I'm using the following code:
Dim cl As WebClient = New WebClient()
Dim html As String = cl.DownloadString(url)
Dim doc As HtmlAgilityPack.HtmlDocument = New HtmlAgilityPack.HtmlDocument()
doc.LoadHtml(html)
Dim table As HtmlNode = doc.DocumentNode.SelectSingleNode("//table[@class='table']")
For Each row As HtmlNode In table.SelectNodes(".//tr")
Dim inner_text As String = row.InnerHtml.Trim()
Next
My inner_text
for each row looks like this, with different years and data:
"<th scope="row">2015<!-- --> RG Journal Impact</th><td>6.33</td>"
Each row has a th
element and a td
element and I have tried different ways to pull the value but I can't seem to pull them one after the other by looping the column collection. How can I pull just the th
element and the td
element using the correct Xpath syntax ?
Until I can use better code I'll use standard parsing functions:
Dim hname As String = row.InnerHtml.Trim()
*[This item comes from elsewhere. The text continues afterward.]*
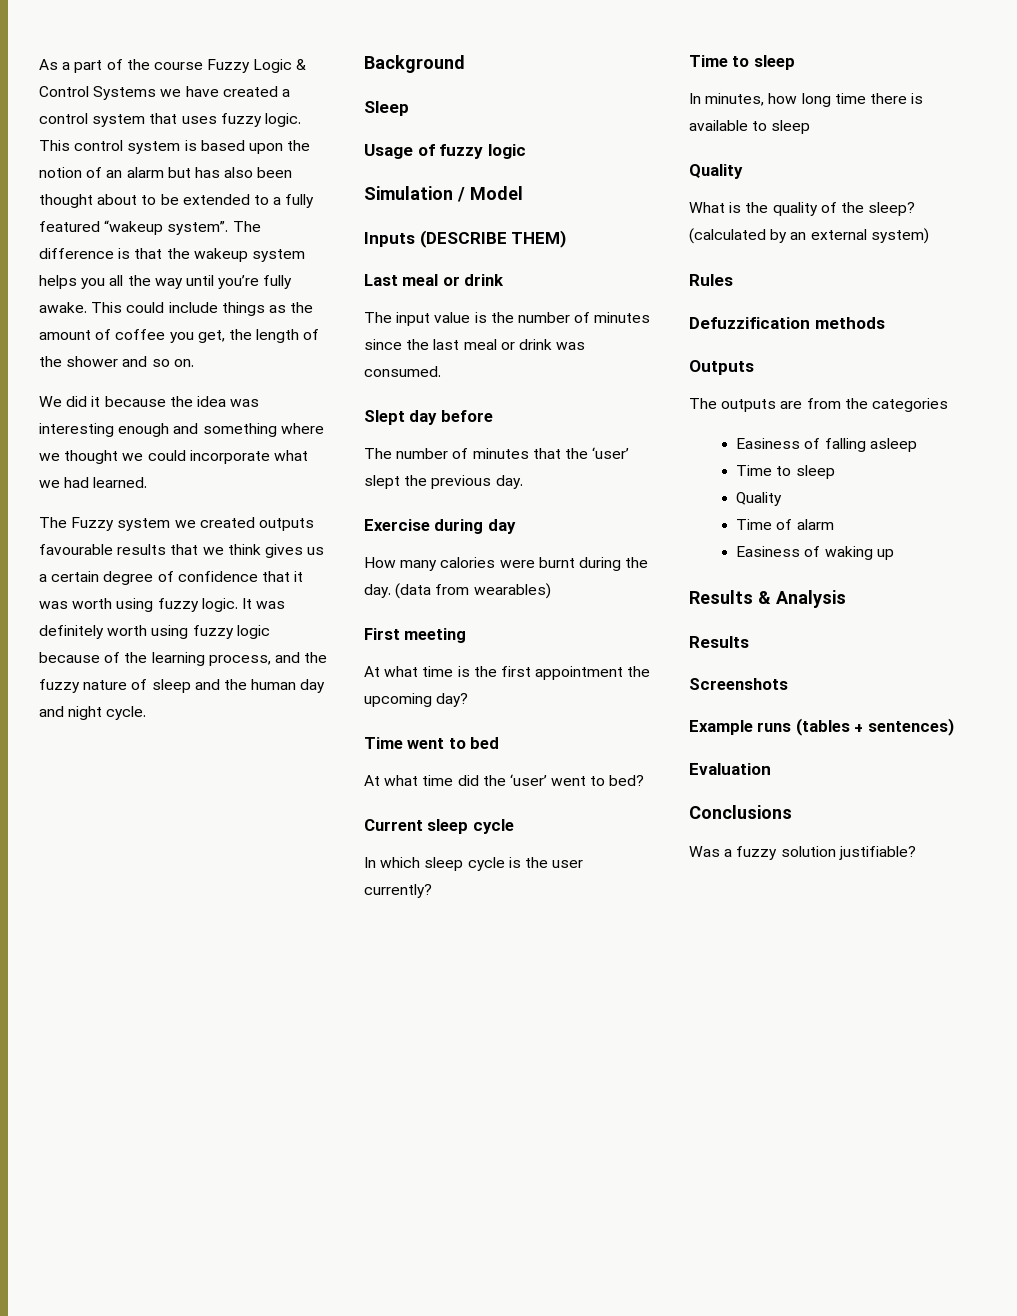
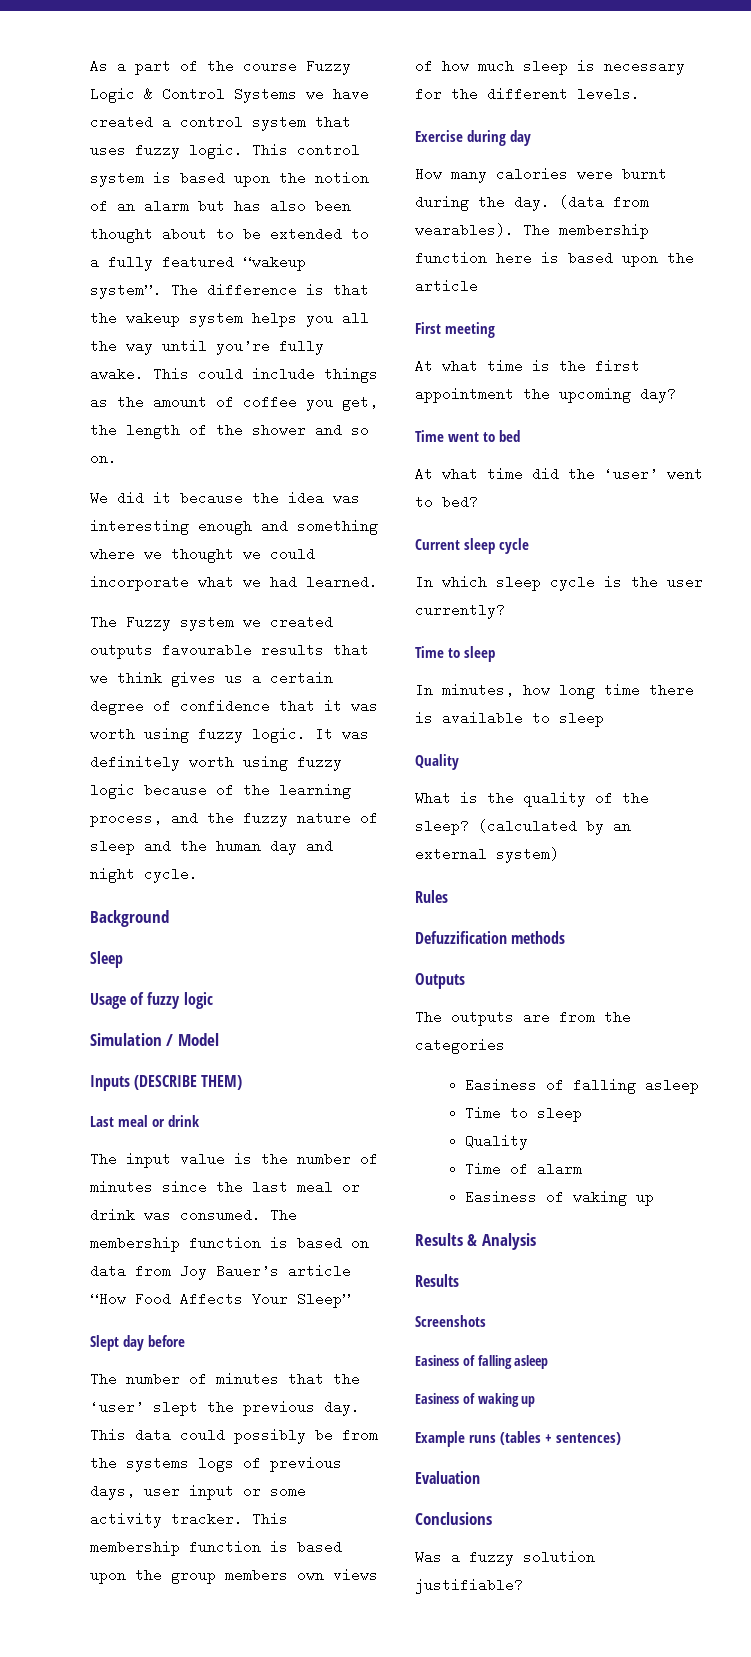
(441, 371) none -> [270,1208,297,1222] [90,1236,369,1252] [90,1264,351,1280] [90,1292,351,1308] The membership function is based on data from Joy Bauer’s article “How Food Affects Your Sleep”
(523, 482) none -> [90,1428,378,1444] [90,1456,342,1472] [90,1484,306,1500] [90,1512,288,1528] [90,1540,342,1556] [90,1568,378,1584] [415,59,685,75] [415,87,640,101] This data could possibly be from the systems logs of previous days, user input or some activity tracker. This membership function is based upon the group members own views of how much sleep is necessary for the different levels.
[473,583,551,599] wearables) -> [415,223,649,239] [415,251,694,267] [415,279,478,293] wearables). The membership function here is based upon the article
(788, 684) none -> [415,1355,549,1369] [415,1393,536,1407] // Easiness of falling asleep // Easiness of waking up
Dim items() As String = hname.Split("</td>")
Dim year As String = items(1).Substring(items(1).IndexOf(">") + 1)
Dim value As String = items(4).Substring(items(4).IndexOf(">") + 1)
If value.ToLower.Contains("available") Then
value = ""
End If
You can carry on with querying the row:
Option Infer On
Option Strict On
Imports HtmlAgilityPack
Module Module1
Sub Main()
Dim h = "<html><head><title></title></head><body>
<table class=""table"">
<tr><th scope=""row"">2015<!-- --> RG Journal Impact</th><td>6.33</td></tr>
<tr><th scope=""row"">2018 JIR</th><td>9.99</td></tr>
</table>
</body></html>"
Dim doc = New HtmlAgilityPack.HtmlDocument()
doc.LoadHtml(h)
Dim table = doc.DocumentNode.SelectSingleNode("//table[@class='table']")
For Each row In table.SelectNodes(".//tr")
Dim yearData = row.SelectSingleNode(".//th").InnerText.Split(" "c)(0)
Dim value = row.SelectSingleNode(".//td").InnerText
Console.WriteLine($"Year: {yearData} Value: {value}")
Next
Console.ReadLine()
End Sub
End Module
Outputs:
Year: 2015 Value: 6.33
Year: 2018 Value: 9.99